:: PROBLEM TO SOLVE ::
Extract the full listing verbatim and drop any pictures from your copy.

:: MATERIAL FOR THIS TASK ::
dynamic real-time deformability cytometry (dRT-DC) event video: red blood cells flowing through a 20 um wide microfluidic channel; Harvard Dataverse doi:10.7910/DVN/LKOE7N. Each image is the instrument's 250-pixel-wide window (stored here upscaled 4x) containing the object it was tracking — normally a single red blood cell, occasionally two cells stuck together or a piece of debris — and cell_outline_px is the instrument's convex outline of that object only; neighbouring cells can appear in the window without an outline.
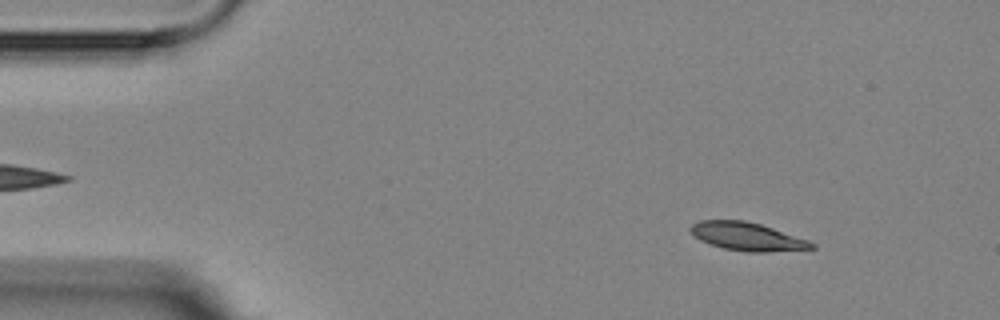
{"species": "Egyptian fruit bat (a non-hibernating species)", "species_latin": "Rousettus aegyptiacus", "temperature_condition": "room temperature", "stored_images_in_passage": 5, "camera_frame_rate_fps": 3000, "um_per_image_px": 0.085, "animal": {"sex": "female"}, "frame": {"image": 1, "passage_image": 1, "time_ms": 0.0, "image_size_px": [1000, 320], "cell_outline_px": [[816, 248], [768, 252], [748, 252], [724, 248], [708, 244], [700, 240], [688, 228], [692, 224], [700, 220], [744, 220], [760, 224], [808, 240], [816, 244]], "centroid_in_image_um": [63.51, 20.11], "position_along_channel_um": 21.5, "area_um2": 19.77}}
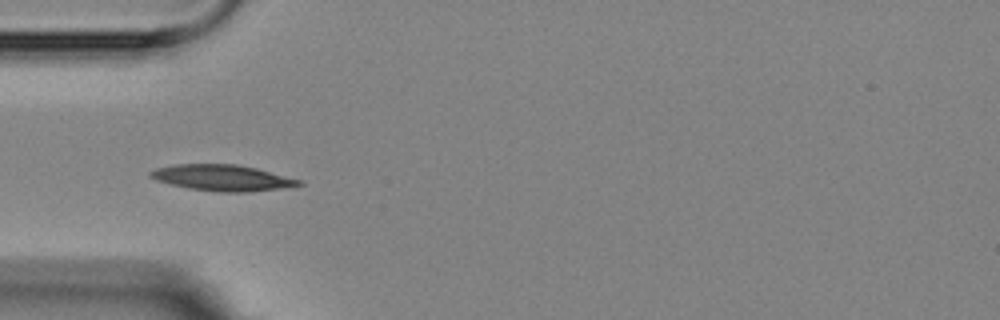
{"frame": {"image": 2, "passage_image": 4, "time_ms": 3.333, "image_size_px": [1000, 320], "cell_outline_px": [[304, 184], [248, 192], [220, 192], [188, 188], [156, 180], [148, 176], [148, 172], [156, 168], [176, 164], [236, 164], [256, 168], [300, 180]], "centroid_in_image_um": [18.83, 15.1], "position_along_channel_um": 66.2, "area_um2": 22.2}}
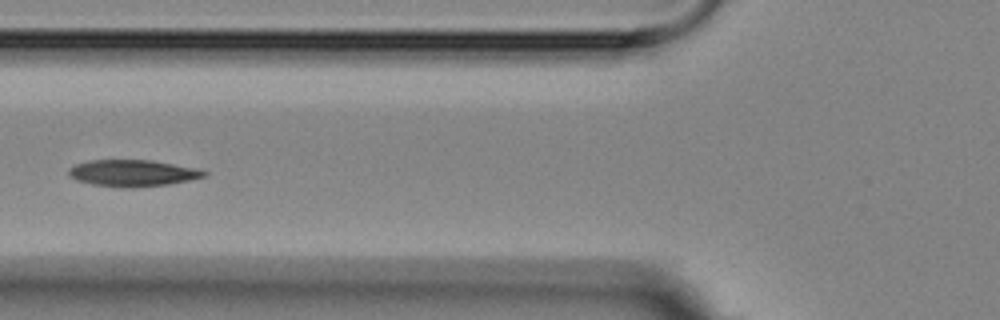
{"frame": {"image": 3, "passage_image": 5, "time_ms": 4.667, "image_size_px": [1000, 320], "cell_outline_px": [[208, 172], [204, 176], [188, 180], [168, 184], [132, 188], [120, 188], [92, 184], [76, 180], [68, 176], [68, 168], [76, 164], [88, 160], [152, 160], [196, 168]], "centroid_in_image_um": [11.22, 14.71], "position_along_channel_um": 114.6, "area_um2": 21.04}}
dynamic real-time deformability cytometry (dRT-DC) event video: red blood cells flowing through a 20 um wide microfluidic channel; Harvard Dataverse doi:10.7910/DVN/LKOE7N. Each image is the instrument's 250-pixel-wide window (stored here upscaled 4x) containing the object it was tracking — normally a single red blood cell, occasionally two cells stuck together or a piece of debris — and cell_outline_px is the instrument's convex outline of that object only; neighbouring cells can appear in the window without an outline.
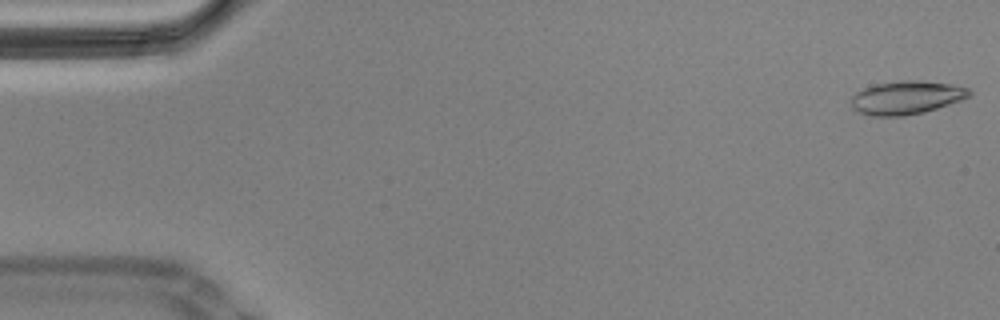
{"species": "Egyptian fruit bat (a non-hibernating species)", "species_latin": "Rousettus aegyptiacus", "temperature_condition": "cold", "stored_images_in_passage": 9, "camera_frame_rate_fps": 3000, "um_per_image_px": 0.085, "animal": {"sex": "male"}, "frame": {"image": 1, "passage_image": 1, "time_ms": 0.0, "image_size_px": [1000, 320], "cell_outline_px": [[972, 96], [924, 112], [904, 116], [872, 116], [860, 112], [852, 108], [852, 96], [856, 92], [864, 88], [876, 84], [900, 80], [920, 80], [948, 84], [968, 88], [972, 92]], "centroid_in_image_um": [77.04, 8.29], "position_along_channel_um": 8.0, "area_um2": 22.83}}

:: TASK ANSWER ::
dynamic real-time deformability cytometry (dRT-DC) event video: red blood cells flowing through a 20 um wide microfluidic channel; Harvard Dataverse doi:10.7910/DVN/LKOE7N. Each image is the instrument's 250-pixel-wide window (stored here upscaled 4x) containing the object it was tracking — normally a single red blood cell, occasionally two cells stuck together or a piece of debris — and cell_outline_px is the instrument's convex outline of that object only; neighbouring cells can appear in the window without an outline.
{"species": "Egyptian fruit bat (a non-hibernating species)", "species_latin": "Rousettus aegyptiacus", "temperature_condition": "room temperature", "stored_images_in_passage": 5, "camera_frame_rate_fps": 3000, "um_per_image_px": 0.085, "animal": {"sex": "female"}, "frame": {"image": 1, "passage_image": 1, "time_ms": 0.0, "image_size_px": [1000, 320], "cell_outline_px": [[816, 248], [768, 252], [748, 252], [724, 248], [708, 244], [700, 240], [688, 228], [692, 224], [700, 220], [744, 220], [760, 224], [808, 240], [816, 244]], "centroid_in_image_um": [63.51, 20.11], "position_along_channel_um": 21.5, "area_um2": 19.77}}
{"frame": {"image": 2, "passage_image": 4, "time_ms": 3.333, "image_size_px": [1000, 320], "cell_outline_px": [[304, 184], [248, 192], [220, 192], [188, 188], [156, 180], [148, 176], [148, 172], [156, 168], [176, 164], [236, 164], [256, 168], [300, 180]], "centroid_in_image_um": [18.83, 15.1], "position_along_channel_um": 66.2, "area_um2": 22.2}}
{"frame": {"image": 3, "passage_image": 5, "time_ms": 4.667, "image_size_px": [1000, 320], "cell_outline_px": [[208, 172], [204, 176], [188, 180], [168, 184], [132, 188], [120, 188], [92, 184], [76, 180], [68, 176], [68, 168], [76, 164], [88, 160], [152, 160], [196, 168]], "centroid_in_image_um": [11.22, 14.71], "position_along_channel_um": 114.6, "area_um2": 21.04}}
dynamic real-time deformability cytometry (dRT-DC) event video: red blood cells flowing through a 20 um wide microfluidic channel; Harvard Dataverse doi:10.7910/DVN/LKOE7N. Each image is the instrument's 250-pixel-wide window (stored here upscaled 4x) containing the object it was tracking — normally a single red blood cell, occasionally two cells stuck together or a piece of debris — and cell_outline_px is the instrument's convex outline of that object only; neighbouring cells can appear in the window without an outline.
{"species": "Egyptian fruit bat (a non-hibernating species)", "species_latin": "Rousettus aegyptiacus", "temperature_condition": "cold", "stored_images_in_passage": 9, "camera_frame_rate_fps": 3000, "um_per_image_px": 0.085, "animal": {"sex": "male"}, "frame": {"image": 1, "passage_image": 1, "time_ms": 0.0, "image_size_px": [1000, 320], "cell_outline_px": [[972, 96], [924, 112], [904, 116], [872, 116], [860, 112], [852, 108], [852, 96], [856, 92], [864, 88], [876, 84], [900, 80], [920, 80], [948, 84], [968, 88], [972, 92]], "centroid_in_image_um": [77.04, 8.29], "position_along_channel_um": 8.0, "area_um2": 22.83}}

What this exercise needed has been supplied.